[To do]
Lines from the one with "right elbow: (1654, 1105)" up to and including the one with "right shoulder: (245, 309)" are to be copied exactly from the records below, without their pictures.

::::::::::

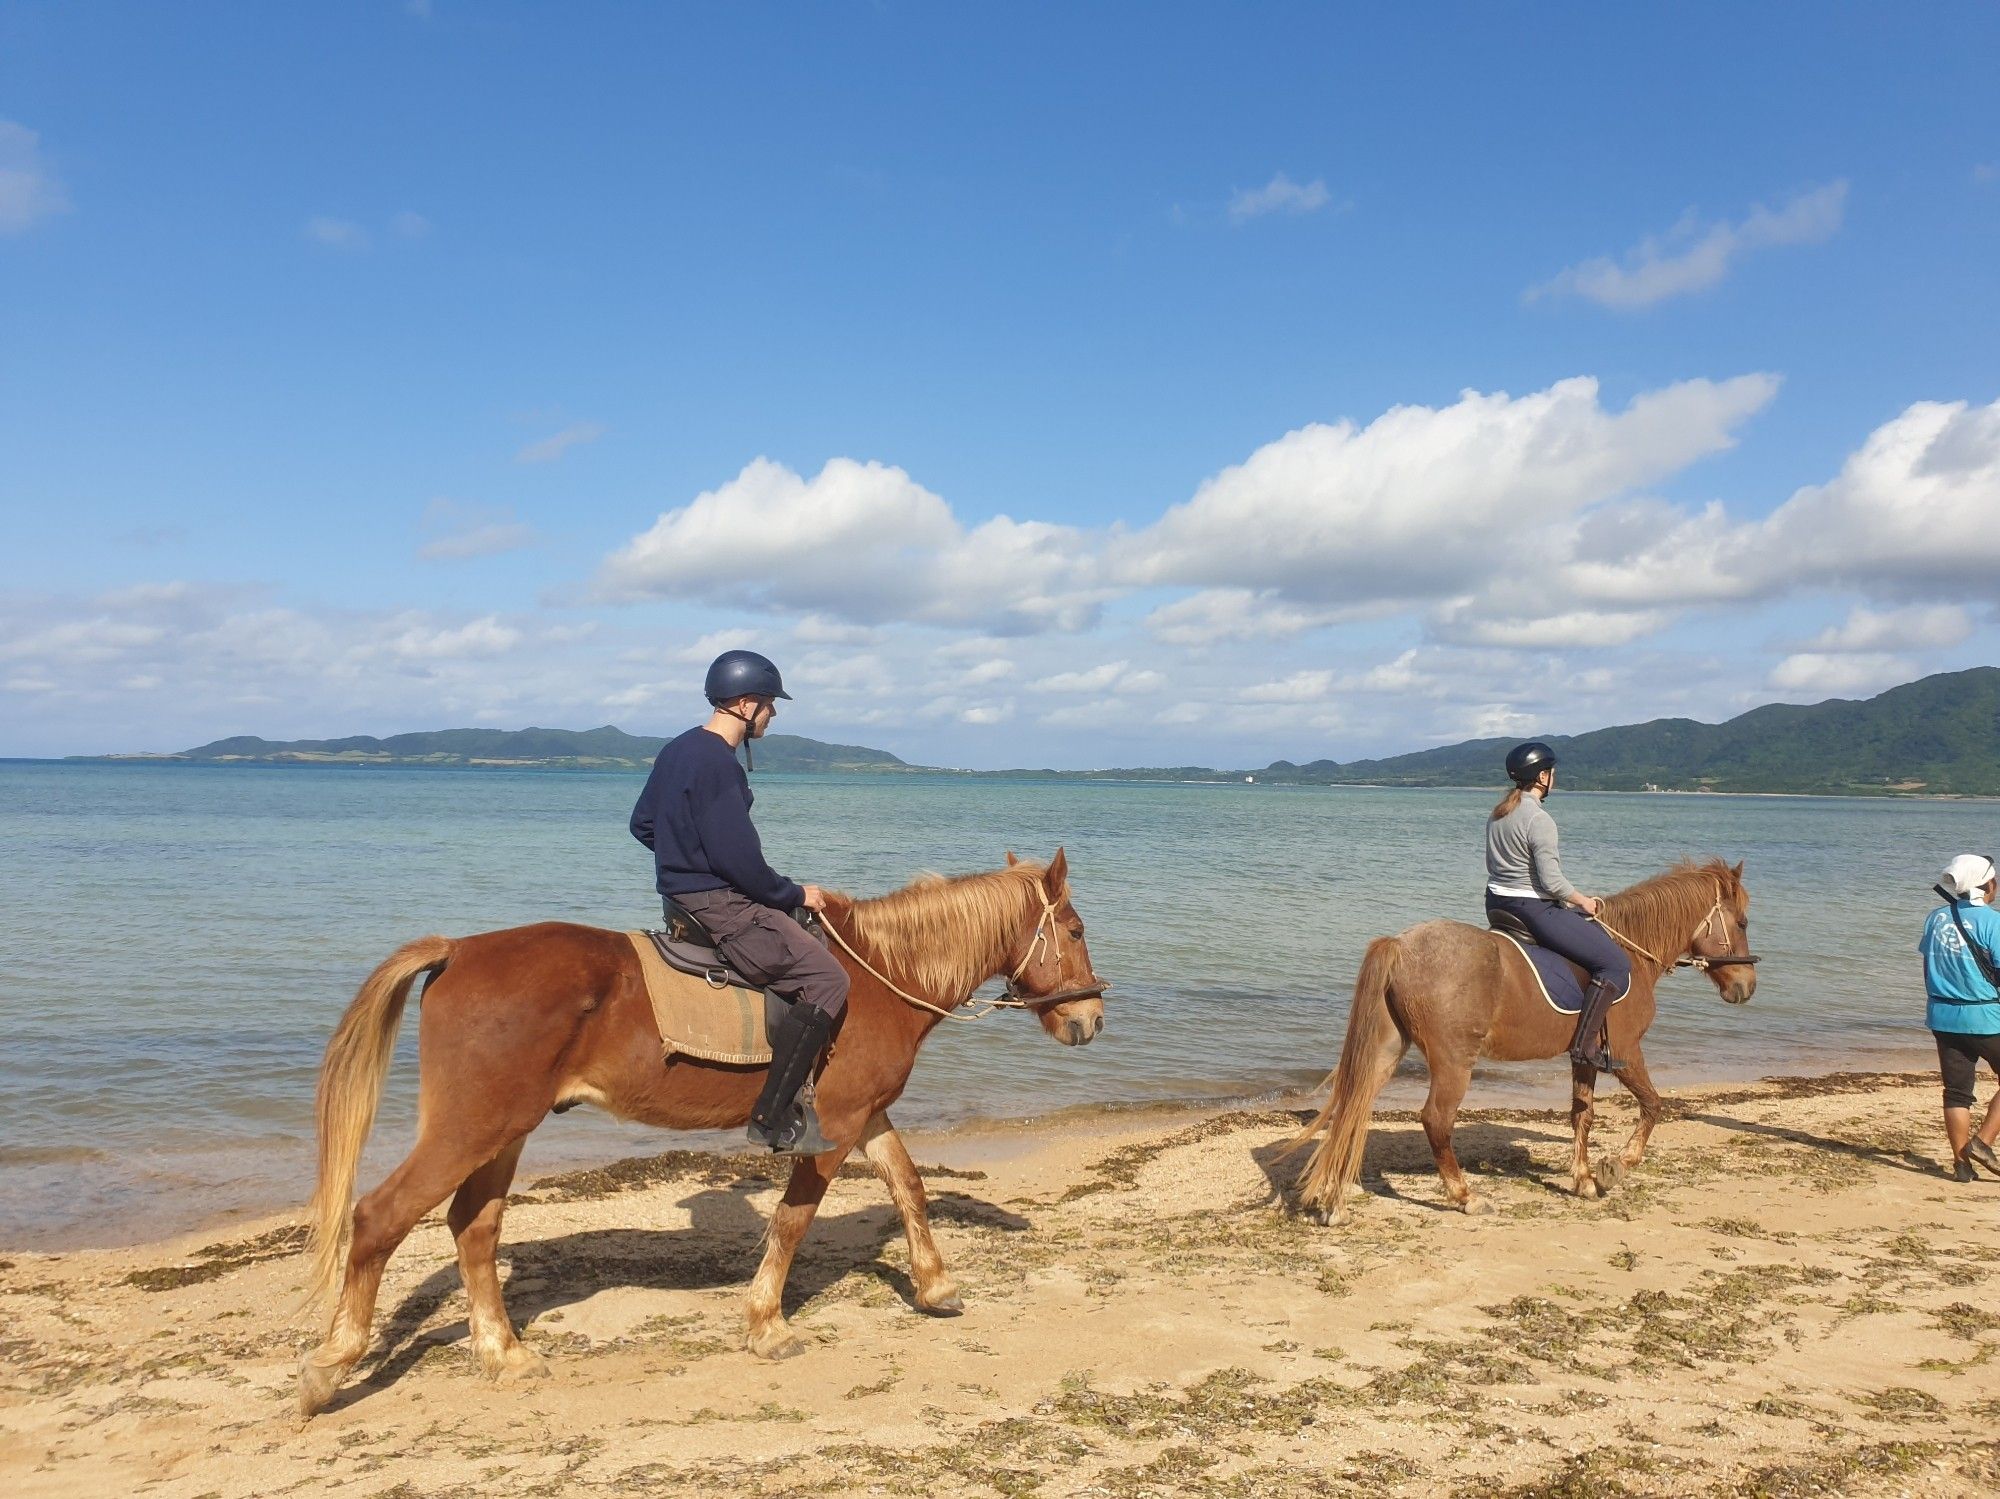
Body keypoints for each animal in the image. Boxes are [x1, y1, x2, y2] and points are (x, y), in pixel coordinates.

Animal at [298, 851, 1112, 1423]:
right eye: (1074, 931)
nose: (1091, 1020)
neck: (879, 976)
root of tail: (460, 950)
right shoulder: (833, 1127)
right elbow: (793, 1221)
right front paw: (767, 1324)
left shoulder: (868, 1116)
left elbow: (908, 1185)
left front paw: (935, 1285)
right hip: (474, 1127)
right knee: (380, 1217)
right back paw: (331, 1366)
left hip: (502, 1133)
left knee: (474, 1227)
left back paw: (504, 1353)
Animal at [1296, 863, 1752, 1223]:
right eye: (1743, 923)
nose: (1747, 986)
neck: (1630, 953)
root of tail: (1402, 944)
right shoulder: (1625, 1051)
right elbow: (1654, 1105)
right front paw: (1616, 1166)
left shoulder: (1584, 1057)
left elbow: (1582, 1115)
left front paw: (1584, 1179)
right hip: (1453, 1061)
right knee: (1435, 1120)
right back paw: (1465, 1197)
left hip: (1385, 1052)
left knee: (1353, 1108)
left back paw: (1334, 1202)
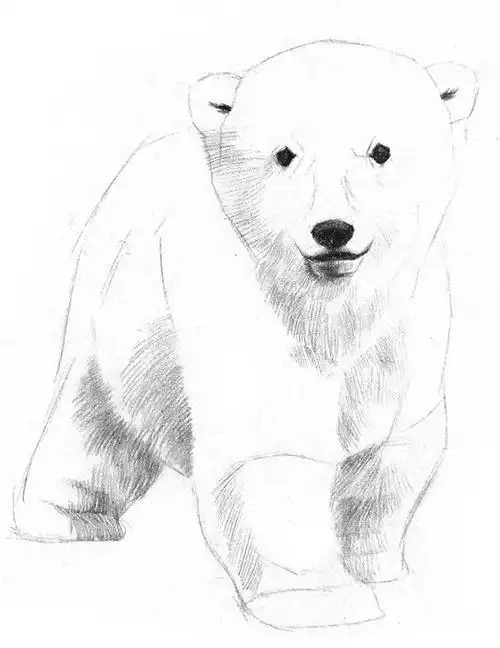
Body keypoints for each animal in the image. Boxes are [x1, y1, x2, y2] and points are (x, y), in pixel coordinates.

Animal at [13, 41, 478, 629]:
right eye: (284, 154)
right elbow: (270, 450)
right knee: (88, 413)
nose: (333, 230)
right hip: (116, 295)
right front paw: (322, 599)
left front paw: (376, 567)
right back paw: (71, 519)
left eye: (381, 150)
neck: (330, 306)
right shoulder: (245, 309)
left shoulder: (409, 327)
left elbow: (394, 448)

::::::::::

[Output]
right elbow: (1654, 1105)
right front paw: (1616, 1166)
left shoulder: (1584, 1057)
left elbow: (1582, 1115)
left front paw: (1584, 1179)
right hip: (1453, 1061)
right knee: (1435, 1120)
right back paw: (1465, 1197)
left hip: (1385, 1052)
left knee: (1353, 1108)
left back paw: (1334, 1202)
Body keypoints for each animal in the image. Boxes are [x1, y1, x2, y2] and points are (x, y), in pixel coordinates.

Animal at [13, 41, 478, 629]:
right eye: (284, 154)
right elbow: (270, 450)
right knee: (88, 413)
nose: (333, 230)
right hip: (116, 295)
right front paw: (322, 599)
left front paw: (376, 567)
right back paw: (71, 519)
left eye: (381, 150)
neck: (330, 306)
right shoulder: (245, 309)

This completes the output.